*** Opening READING TEXT ***

REPRESENTATIONS, WARRANTIES AND AGREEMENT OF THE INVESTOR
     The Investor represents and warrants to and agrees with the Company as of the date hereof and on the Closing Date as follows:
Organization. The Investor is duly organized, validly existing and in good standing under the laws of its jurisdiction of organization and has all requisite limited partnership power and authority to own or lease and operate its properties and assets and to carry on its business as it is now being conducted.
Authorization. The Investor has the limited partnership power and authority to execute, deliver and perform its obligations under this Agreement. The execution, delivery and performance by the Investor of this Agreement and the exchange of the Series A Preferred Shares by the Investor, and the cancellation of the Investor’s right to receive any accrued or declared but unpaid dividends on the Series A Preferred Shares, have been duly authorized by all requisite action on the part of the Investor and will not violate any provision of applicable law, any order of any court or other agency of government, the limited partnership agreement or other governing documents of the Investor or any provision of any indenture, agreement or other instrument to which the Investor or the Investor’s properties or assets are bound, or conflict with, result in a breach of or constitute (with due notice or lapse of time or both) a default, or result in the vesting, acceleration or material modification of any benefits under any such indenture, agreement or other instrument or any compensation agreement or benefit plan of the Investor, or result in the creation or imposition of any liens, claims, charges, restrictions, rights of others, security interests, prior assignments or other encumbrances in favor of any third Person upon any of the assets of the Investor.
Validity. This Agreement has been duly executed and delivered by the Investor. This Agreement constitutes the legal, valid and binding obligation of the Investor, enforceable against the Investor in accordance with its terms.
Investment Representations.
The Investor is acquiring the Exchange Shares for the Investor’s own account, for investment, and not with a view toward the resale or distribution thereof.

5


 

The Investor understands that the Exchange Shares are not, and at Closing will not be, registered under the Securities Act of 1933, as amended (the “ Securities Act”), or any applicable state securities laws and may not be resold unless subsequently registered under the Securities Act or unless an exemption from such registration is available.
The Investor has the ability to bear the economic risks of the investment in the Exchange Shares for an indefinite period of time. The Investor further acknowledges that it has access to copies of the Company filings with the SEC and has had the opportunity to ask questions of, and receive answers from, officers of the Company with respect to the business and financial condition of the Company and the terms and conditions of the Recapitalization.
The Investor has such knowledge and experience in financial and business matters that the Investor is capable of evaluating the merits and risks of its investment in the Exchange Shares. The Investor further represents that it is an “accredited investor” as such term is defined in Rule 501 of Regulation D of the SEC under the Securities Act.

*** Closing READING TEXT ***
*** Opening RECORDED INFORMATION ***

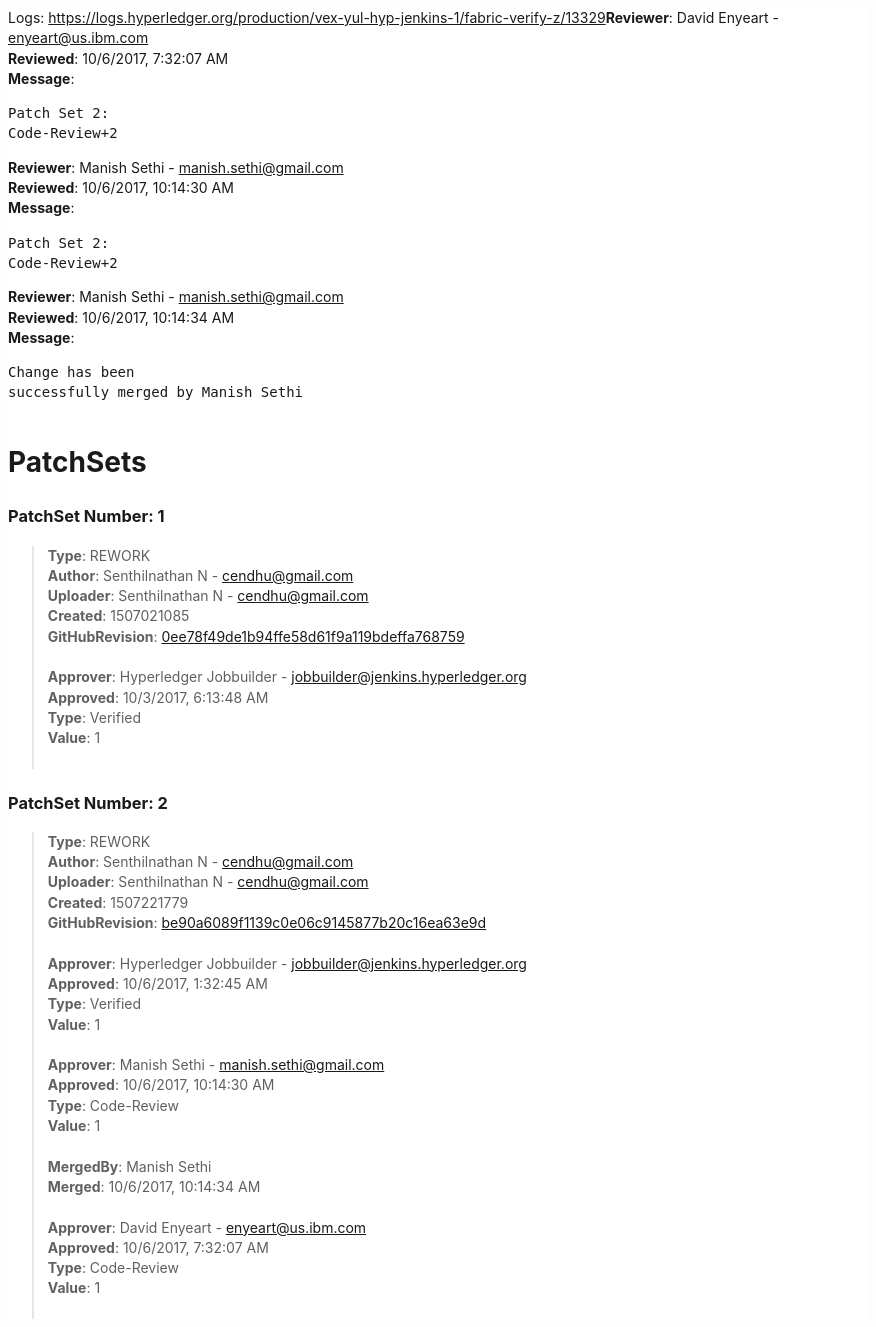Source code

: Logs: https://logs.hyperledger.org/production/vex-yul-hyp-jenkins-1/fabric-verify-z/13329</pre><strong>Reviewer</strong>: David Enyeart - enyeart@us.ibm.com<br><strong>Reviewed</strong>: 10/6/2017, 7:32:07 AM<br><strong>Message</strong>: <pre>Patch Set 2: Code-Review+2</pre><strong>Reviewer</strong>: Manish Sethi - manish.sethi@gmail.com<br><strong>Reviewed</strong>: 10/6/2017, 10:14:30 AM<br><strong>Message</strong>: <pre>Patch Set 2: Code-Review+2</pre><strong>Reviewer</strong>: Manish Sethi - manish.sethi@gmail.com<br><strong>Reviewed</strong>: 10/6/2017, 10:14:34 AM<br><strong>Message</strong>: <pre>Change has been successfully merged by Manish Sethi</pre><h1>PatchSets</h1><h3>PatchSet Number: 1</h3><blockquote><strong>Type</strong>: REWORK<br><strong>Author</strong>: Senthilnathan N - cendhu@gmail.com<br><strong>Uploader</strong>: Senthilnathan N - cendhu@gmail.com<br><strong>Created</strong>: 1507021085<br><strong>GitHubRevision</strong>: [0ee78f49de1b94ffe58d61f9a119bdeffa768759](https://github.com/hyperledger/fabric/commit/0ee78f49de1b94ffe58d61f9a119bdeffa768759)<br><br><strong>Approver</strong>: Hyperledger Jobbuilder - jobbuilder@jenkins.hyperledger.org<br><strong>Approved</strong>: 10/3/2017, 6:13:48 AM<br><strong>Type</strong>: Verified<br><strong>Value</strong>: 1<br><br></blockquote><h3>PatchSet Number: 2</h3><blockquote><strong>Type</strong>: REWORK<br><strong>Author</strong>: Senthilnathan N - cendhu@gmail.com<br><strong>Uploader</strong>: Senthilnathan N - cendhu@gmail.com<br><strong>Created</strong>: 1507221779<br><strong>GitHubRevision</strong>: [be90a6089f1139c0e06c9145877b20c16ea63e9d](https://github.com/hyperledger/fabric/commit/be90a6089f1139c0e06c9145877b20c16ea63e9d)<br><br><strong>Approver</strong>: Hyperledger Jobbuilder - jobbuilder@jenkins.hyperledger.org<br><strong>Approved</strong>: 10/6/2017, 1:32:45 AM<br><strong>Type</strong>: Verified<br><strong>Value</strong>: 1<br><br><strong>Approver</strong>: Manish Sethi - manish.sethi@gmail.com<br><strong>Approved</strong>: 10/6/2017, 10:14:30 AM<br><strong>Type</strong>: Code-Review<br><strong>Value</strong>: 1<br><br><strong>MergedBy</strong>: Manish Sethi<br><strong>Merged</strong>: 10/6/2017, 10:14:34 AM<br><br><strong>Approver</strong>: David Enyeart - enyeart@us.ibm.com<br><strong>Approved</strong>: 10/6/2017, 7:32:07 AM<br><strong>Type</strong>: Code-Review<br><strong>Value</strong>: 1<br><br></blockquote>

*** Closing RECORDED INFORMATION ***

→ **TASKS FOR THIS EXERCISE**
1: In the investor representations, start at the words "The Investor is acquiring" and stop after "registration is available.". Change "Exchange Shares" to "Conversion Shares" in that stretch.
2: In the investor representations, where is the term "accredited investor" defined?
3: Pick up the investor representations where they stop and continue them.

→ **WRITTEN RESPONSES**
1:
The Investor is acquiring the Conversion Shares for the Investor’s own account, for investment, and not with a view toward the resale or distribution thereof.

5


 

The Investor understands that the Conversion Shares are not, and at Closing will not be, registered under the Securities Act of 1933, as amended (the “ Securities Act”), or any applicable state securities laws and may not be resold unless subsequently registered under the Securities Act or unless an exemption from such registration is available.

2: In Rule 501 of Regulation D of the SEC under the Securities Act.

3:
Governmental Approvals; Consents. Except for filings required by applicable federal and state securities laws, no registration or filing with, or consent or approval of, or other action by, any Governmental Authority or any other third Person is or will be necessary by the Investor for the valid execution, delivery and performance of this Agreement or the acquisition of the Exchange Shares.
Ownership of Shares. The Investor is the record and beneficial owner of all the issued and outstanding Series A Preferred Shares, together with the right to receive any accrued but unpaid dividends thereon. Neither the Investor nor any of its affiliates owns or controls, in either case directly or indirectly, any shares of the Company’s Common Stock.
CONDITIONS PRECEDENT
Conditions Precedent to the Obligations of the Investor in connection with the Closing. The obligations of the Investor to consummate the Recapitalization are subject to the satisfaction (or waiver by the Investor) of the following conditions at or prior to the Closing:
Representations and Warranties to Be True and Correct. The representations and warranties of the Company contained in this Agreement shall be true and correct in all material respects as of the date hereof and on the Closing Date with the same force and effect as though such representations and warranties had been made on and as of such date.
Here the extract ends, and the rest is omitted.